* Aim of the exercise
Print the data below line for line, changing nothing.

* Material for the task
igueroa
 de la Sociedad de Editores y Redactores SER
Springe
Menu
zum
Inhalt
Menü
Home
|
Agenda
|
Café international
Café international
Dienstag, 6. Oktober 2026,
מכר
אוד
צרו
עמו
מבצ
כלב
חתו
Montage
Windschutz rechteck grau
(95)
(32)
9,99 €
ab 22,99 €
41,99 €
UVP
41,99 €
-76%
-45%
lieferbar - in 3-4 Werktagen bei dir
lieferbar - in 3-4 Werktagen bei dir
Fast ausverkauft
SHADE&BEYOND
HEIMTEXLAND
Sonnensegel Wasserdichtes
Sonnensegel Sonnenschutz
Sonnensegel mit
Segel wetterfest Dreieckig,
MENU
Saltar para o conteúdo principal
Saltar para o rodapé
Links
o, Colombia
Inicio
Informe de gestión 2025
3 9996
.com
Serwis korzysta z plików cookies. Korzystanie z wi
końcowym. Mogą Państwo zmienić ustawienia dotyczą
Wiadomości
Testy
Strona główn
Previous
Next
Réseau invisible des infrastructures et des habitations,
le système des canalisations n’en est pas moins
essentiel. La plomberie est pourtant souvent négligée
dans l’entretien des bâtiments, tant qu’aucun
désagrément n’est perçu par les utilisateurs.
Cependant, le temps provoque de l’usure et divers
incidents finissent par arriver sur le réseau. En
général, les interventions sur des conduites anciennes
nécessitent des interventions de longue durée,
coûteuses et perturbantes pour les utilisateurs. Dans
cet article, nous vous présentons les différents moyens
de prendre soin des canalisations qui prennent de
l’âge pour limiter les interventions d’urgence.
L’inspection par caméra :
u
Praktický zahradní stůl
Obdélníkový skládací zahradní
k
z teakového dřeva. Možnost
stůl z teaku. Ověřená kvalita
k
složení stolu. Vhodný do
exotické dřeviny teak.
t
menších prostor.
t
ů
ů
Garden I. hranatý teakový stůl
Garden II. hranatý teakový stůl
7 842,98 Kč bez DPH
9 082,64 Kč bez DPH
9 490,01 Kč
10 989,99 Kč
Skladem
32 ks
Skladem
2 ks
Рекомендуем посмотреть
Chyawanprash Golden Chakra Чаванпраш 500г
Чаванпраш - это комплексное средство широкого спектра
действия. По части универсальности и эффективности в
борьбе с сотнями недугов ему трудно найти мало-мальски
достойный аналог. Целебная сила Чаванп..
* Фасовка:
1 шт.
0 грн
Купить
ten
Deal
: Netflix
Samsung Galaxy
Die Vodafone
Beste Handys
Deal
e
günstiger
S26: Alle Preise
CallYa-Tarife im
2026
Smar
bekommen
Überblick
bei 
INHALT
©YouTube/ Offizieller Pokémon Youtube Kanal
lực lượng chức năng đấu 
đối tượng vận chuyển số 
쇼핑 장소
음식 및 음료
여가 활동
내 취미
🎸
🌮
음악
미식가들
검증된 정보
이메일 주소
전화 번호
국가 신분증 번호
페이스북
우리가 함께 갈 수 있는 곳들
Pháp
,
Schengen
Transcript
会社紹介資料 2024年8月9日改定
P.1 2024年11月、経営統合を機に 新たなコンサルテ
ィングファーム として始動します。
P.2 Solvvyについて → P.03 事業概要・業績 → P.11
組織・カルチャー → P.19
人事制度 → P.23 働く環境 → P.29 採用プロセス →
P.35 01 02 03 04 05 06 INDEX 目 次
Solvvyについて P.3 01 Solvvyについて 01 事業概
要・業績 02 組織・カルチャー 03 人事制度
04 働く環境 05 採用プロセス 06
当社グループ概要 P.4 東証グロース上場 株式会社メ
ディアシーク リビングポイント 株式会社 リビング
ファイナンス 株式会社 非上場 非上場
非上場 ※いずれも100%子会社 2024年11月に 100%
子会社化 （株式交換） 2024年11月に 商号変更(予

* Task response
igueroa
 de la Sociedad de Editores y Redactores SER
Springe
Menu
zum
Inhalt
Menü
Home
|
Agenda
|
Café international
Café international
Dienstag, 6. Oktober 2026,
מכר
אוד
צרו
עמו
מבצ
כלב
חתו
Montage
Windschutz rechteck grau
(95)
(32)
9,99 €
ab 22,99 €
41,99 €
UVP
41,99 €
-76%
-45%
lieferbar - in 3-4 Werktagen bei dir
lieferbar - in 3-4 Werktagen bei dir
Fast ausverkauft
SHADE&BEYOND
HEIMTEXLAND
Sonnensegel Wasserdichtes
Sonnensegel Sonnenschutz
Sonnensegel mit
Segel wetterfest Dreieckig,
MENU
Saltar para o conteúdo principal
Saltar para o rodapé
Links
o, Colombia
Inicio
Informe de gestión 2025
3 9996
.com
Serwis korzysta z plików cookies. Korzystanie z wi
końcowym. Mogą Państwo zmienić ustawienia dotyczą
Wiadomości
Testy
Strona główn
Previous
Next
Réseau invisible des infrastructures et des habitations,
le système des canalisations n’en est pas moins
essentiel. La plomberie est pourtant souvent négligée
dans l’entretien des bâtiments, tant qu’aucun
désagrément n’est perçu par les utilisateurs.
Cependant, le temps provoque de l’usure et divers
incidents finissent par arriver sur le réseau. En
général, les interventions sur des conduites anciennes
nécessitent des interventions de longue durée,
coûteuses et perturbantes pour les utilisateurs. Dans
cet article, nous vous présentons les différents moyens
de prendre soin des canalisations qui prennent de
l’âge pour limiter les interventions d’urgence.
L’inspection par caméra :
u
Praktický zahradní stůl
Obdélníkový skládací zahradní
k
z teakového dřeva. Možnost
stůl z teaku. Ověřená kvalita
k
složení stolu. Vhodný do
exotické dřeviny teak.
t
menších prostor.
t
ů
ů
Garden I. hranatý teakový stůl
Garden II. hranatý teakový stůl
7 842,98 Kč bez DPH
9 082,64 Kč bez DPH
9 490,01 Kč
10 989,99 Kč
Skladem
32 ks
Skladem
2 ks
Рекомендуем посмотреть
Chyawanprash Golden Chakra Чаванпраш 500г
Чаванпраш - это комплексное средство широкого спектра
действия. По части универсальности и эффективности в
борьбе с сотнями недугов ему трудно найти мало-мальски
достойный аналог. Целебная сила Чаванп..
* Фасовка:
1 шт.
0 грн
Купить
ten
Deal
: Netflix
Samsung Galaxy
Die Vodafone
Beste Handys
Deal
e
günstiger
S26: Alle Preise
CallYa-Tarife im
2026
Smar
bekommen
Überblick
bei 
INHALT
©YouTube/ Offizieller Pokémon Youtube Kanal
lực lượng chức năng đấu 
đối tượng vận chuyển số 
쇼핑 장소
음식 및 음료
여가 활동
내 취미
🎸
🌮
음악
미식가들
검증된 정보
이메일 주소
전화 번호
국가 신분증 번호
페이스북
우리가 함께 갈 수 있는 곳들
Pháp
,
Schengen
Transcript
会社紹介資料 2024年8月9日改定
P.1 2024年11月、経営統合を機に 新たなコンサルテ
ィングファーム として始動します。
P.2 Solvvyについて → P.03 事業概要・業績 → P.11
組織・カルチャー → P.19
人事制度 → P.23 働く環境 → P.29 採用プロセス →
P.35 01 02 03 04 05 06 INDEX 目 次
Solvvyについて P.3 01 Solvvyについて 01 事業概
要・業績 02 組織・カルチャー 03 人事制度
04 働く環境 05 採用プロセス 06
当社グループ概要 P.4 東証グロース上場 株式会社メ
ディアシーク リビングポイント 株式会社 リビング
ファイナンス 株式会社 非上場 非上場
非上場 ※いずれも100%子会社 2024年11月に 100%
子会社化 （株式交換） 2024年11月に 商号変更(予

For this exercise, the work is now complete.